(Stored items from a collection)
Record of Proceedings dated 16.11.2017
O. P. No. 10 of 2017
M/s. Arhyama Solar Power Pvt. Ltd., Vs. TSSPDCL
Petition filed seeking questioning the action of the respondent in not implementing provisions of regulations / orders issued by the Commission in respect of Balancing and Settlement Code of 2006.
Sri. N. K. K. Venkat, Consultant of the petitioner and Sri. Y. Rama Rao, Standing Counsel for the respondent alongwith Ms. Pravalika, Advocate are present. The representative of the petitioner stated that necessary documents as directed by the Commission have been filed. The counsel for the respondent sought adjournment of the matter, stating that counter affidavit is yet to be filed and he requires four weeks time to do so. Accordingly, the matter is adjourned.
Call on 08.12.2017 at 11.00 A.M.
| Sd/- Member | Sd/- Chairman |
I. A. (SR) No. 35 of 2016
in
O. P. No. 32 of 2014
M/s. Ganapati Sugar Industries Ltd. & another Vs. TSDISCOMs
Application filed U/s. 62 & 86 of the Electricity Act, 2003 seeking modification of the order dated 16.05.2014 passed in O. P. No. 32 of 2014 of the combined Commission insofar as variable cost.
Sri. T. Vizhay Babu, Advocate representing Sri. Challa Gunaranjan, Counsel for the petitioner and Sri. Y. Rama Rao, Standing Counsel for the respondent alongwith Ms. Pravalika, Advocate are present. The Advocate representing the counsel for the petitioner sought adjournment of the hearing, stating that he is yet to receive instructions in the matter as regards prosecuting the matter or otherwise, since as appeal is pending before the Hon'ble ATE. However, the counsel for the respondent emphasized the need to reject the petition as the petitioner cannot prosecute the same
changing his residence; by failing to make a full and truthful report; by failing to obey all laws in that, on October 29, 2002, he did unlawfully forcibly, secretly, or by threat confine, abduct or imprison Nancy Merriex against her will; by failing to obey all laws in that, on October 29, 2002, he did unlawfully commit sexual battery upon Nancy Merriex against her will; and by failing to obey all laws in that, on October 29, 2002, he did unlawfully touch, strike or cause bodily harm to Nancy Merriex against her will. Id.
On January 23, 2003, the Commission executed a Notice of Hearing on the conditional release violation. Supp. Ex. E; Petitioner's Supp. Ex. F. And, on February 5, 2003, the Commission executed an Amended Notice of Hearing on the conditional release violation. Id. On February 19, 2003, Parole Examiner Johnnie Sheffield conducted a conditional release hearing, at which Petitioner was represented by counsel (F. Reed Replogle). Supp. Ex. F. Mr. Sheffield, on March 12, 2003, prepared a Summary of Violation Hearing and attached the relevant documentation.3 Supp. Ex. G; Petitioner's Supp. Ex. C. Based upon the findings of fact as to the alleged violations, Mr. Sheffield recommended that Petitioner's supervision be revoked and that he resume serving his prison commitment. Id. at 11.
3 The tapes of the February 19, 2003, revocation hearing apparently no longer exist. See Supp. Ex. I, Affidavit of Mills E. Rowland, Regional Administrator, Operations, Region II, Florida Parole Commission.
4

#### [ACTIVITY]
Exactly as shown, repeat every record.

#### [EXERCISE RESULT]
Record of Proceedings dated 16.11.2017
O. P. No. 10 of 2017
M/s. Arhyama Solar Power Pvt. Ltd., Vs. TSSPDCL
Petition filed seeking questioning the action of the respondent in not implementing provisions of regulations / orders issued by the Commission in respect of Balancing and Settlement Code of 2006.
Sri. N. K. K. Venkat, Consultant of the petitioner and Sri. Y. Rama Rao, Standing Counsel for the respondent alongwith Ms. Pravalika, Advocate are present. The representative of the petitioner stated that necessary documents as directed by the Commission have been filed. The counsel for the respondent sought adjournment of the matter, stating that counter affidavit is yet to be filed and he requires four weeks time to do so. Accordingly, the matter is adjourned.
Call on 08.12.2017 at 11.00 A.M.
| Sd/- Member | Sd/- Chairman |
I. A. (SR) No. 35 of 2016
in
O. P. No. 32 of 2014
M/s. Ganapati Sugar Industries Ltd. & another Vs. TSDISCOMs
Application filed U/s. 62 & 86 of the Electricity Act, 2003 seeking modification of the order dated 16.05.2014 passed in O. P. No. 32 of 2014 of the combined Commission insofar as variable cost.
Sri. T. Vizhay Babu, Advocate representing Sri. Challa Gunaranjan, Counsel for the petitioner and Sri. Y. Rama Rao, Standing Counsel for the respondent alongwith Ms. Pravalika, Advocate are present. The Advocate representing the counsel for the petitioner sought adjournment of the hearing, stating that he is yet to receive instructions in the matter as regards prosecuting the matter or otherwise, since as appeal is pending before the Hon'ble ATE. However, the counsel for the respondent emphasized the need to reject the petition as the petitioner cannot prosecute the same
changing his residence; by failing to make a full and truthful report; by failing to obey all laws in that, on October 29, 2002, he did unlawfully forcibly, secretly, or by threat confine, abduct or imprison Nancy Merriex against her will; by failing to obey all laws in that, on October 29, 2002, he did unlawfully commit sexual battery upon Nancy Merriex against her will; and by failing to obey all laws in that, on October 29, 2002, he did unlawfully touch, strike or cause bodily harm to Nancy Merriex against her will. Id.
On January 23, 2003, the Commission executed a Notice of Hearing on the conditional release violation. Supp. Ex. E; Petitioner's Supp. Ex. F. And, on February 5, 2003, the Commission executed an Amended Notice of Hearing on the conditional release violation. Id. On February 19, 2003, Parole Examiner Johnnie Sheffield conducted a conditional release hearing, at which Petitioner was represented by counsel (F. Reed Replogle). Supp. Ex. F. Mr. Sheffield, on March 12, 2003, prepared a Summary of Violation Hearing and attached the relevant documentation.3 Supp. Ex. G; Petitioner's Supp. Ex. C. Based upon the findings of fact as to the alleged violations, Mr. Sheffield recommended that Petitioner's supervision be revoked and that he resume serving his prison commitment. Id. at 11.
3 The tapes of the February 19, 2003, revocation hearing apparently no longer exist. See Supp. Ex. I, Affidavit of Mills E. Rowland, Regional Administrator, Operations, Region II, Florida Parole Commission.
4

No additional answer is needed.